▶ Source extract
BEGIN
Well, Zagreb might have free public transportation in its city center, but Ljubljana has the free concerts and festivals in its main squares happening throughout the entire summer.

I did not mention it before, but yes, Zagreb did have completely free public transportation in its city core: this included all buses and trams and was introduced to decrease car traffic. However, this failed to compete with Ljubljana. When we arrived at 10pm, we found the city center alive with classical music only to find out that they were having a Ballet Festival lasting the entire week. We caught the tail end of the contemporary ballet performance that night, but on the following evening were privileged to watch a beautifully choreographed ballet opera to Tchaikovsky’s Swan Lake. All this takes places right on the banks of their river and starts at sunset.

When the Ballet Festival is over, it is followed by the Jazz Festival, then the Ljubljana Festival, then some other festival etc. etc. etc. The free performances simply do not end and most of the time you actually have to choose which event you want to see on any given night. Couple this with the fact that the garbage man wear black dress pants, black dress shoes, a white shirt, a bowtie and white gloves while walking down the street with brooms and those dust pans on a stick, there truly can’t be a better capital than Ljubljana.

Like Sarajevo it is a relatively small capital city, but then so is Slovenia. It is a tiny country, about half the size of Switzerland with just over two million people. Pretty much from anywhere in Slovenia you will not be more than 50 km as the crow flies from the border of a different country, whether it would be Austria, Hungary, Croatia or Italy. They call it “Europe in Minature”, “The Sunny Side of the Alps” or “The Green Piece of Europe” and all of them seem quite appropriate, especially the last, given that with more than half of its total area covered in forest, Slovenia is one of the greenest countries in the world.

We were hosted about 8 km outside of Ljubljana and as a result got to spend an entire incredibly hot day roaming and enjoying the town. The cleanliness, the cute little streets, the great service, the smiling people, the fantastic food and the absolutely amazing ballet performance made it a fantastic day.
END
▶ Exercise instructions
(A) Reproduce the part of the Ljubljana passage from "We were hosted" to "a fantastic day." word for word.
(B) Answer these questions using the Ljubljana passage:
(i) Which festival follows the Ballet Festival?
(ii) About how far outside of Ljubljana were the travelers hosted?
(iii) What music was the ballet opera set to on the following evening?

▶ Material provided
BEGIN
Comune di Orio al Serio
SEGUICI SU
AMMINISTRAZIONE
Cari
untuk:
END
BEGIN
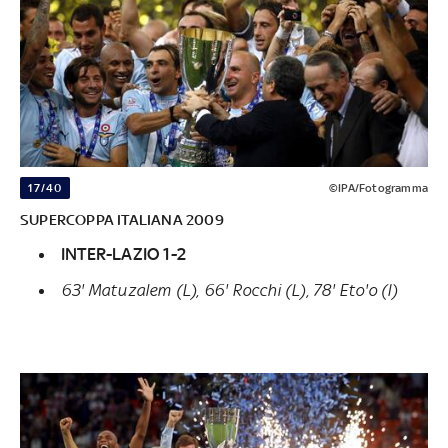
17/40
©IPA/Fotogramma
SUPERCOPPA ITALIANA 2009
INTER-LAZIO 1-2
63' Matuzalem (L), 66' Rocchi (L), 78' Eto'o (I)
END
▶ Per-task answers
(A)
We were hosted about 8 km outside of Ljubljana and as a result got to spend an entire incredibly hot day roaming and enjoying the town. The cleanliness, the cute little streets, the great service, the smiling people, the fantastic food and the absolutely amazing ballet performance made it a fantastic day.

(B)
(i) The Jazz Festival.
(ii) About 8 km.
(iii) Tchaikovsky’s Swan Lake.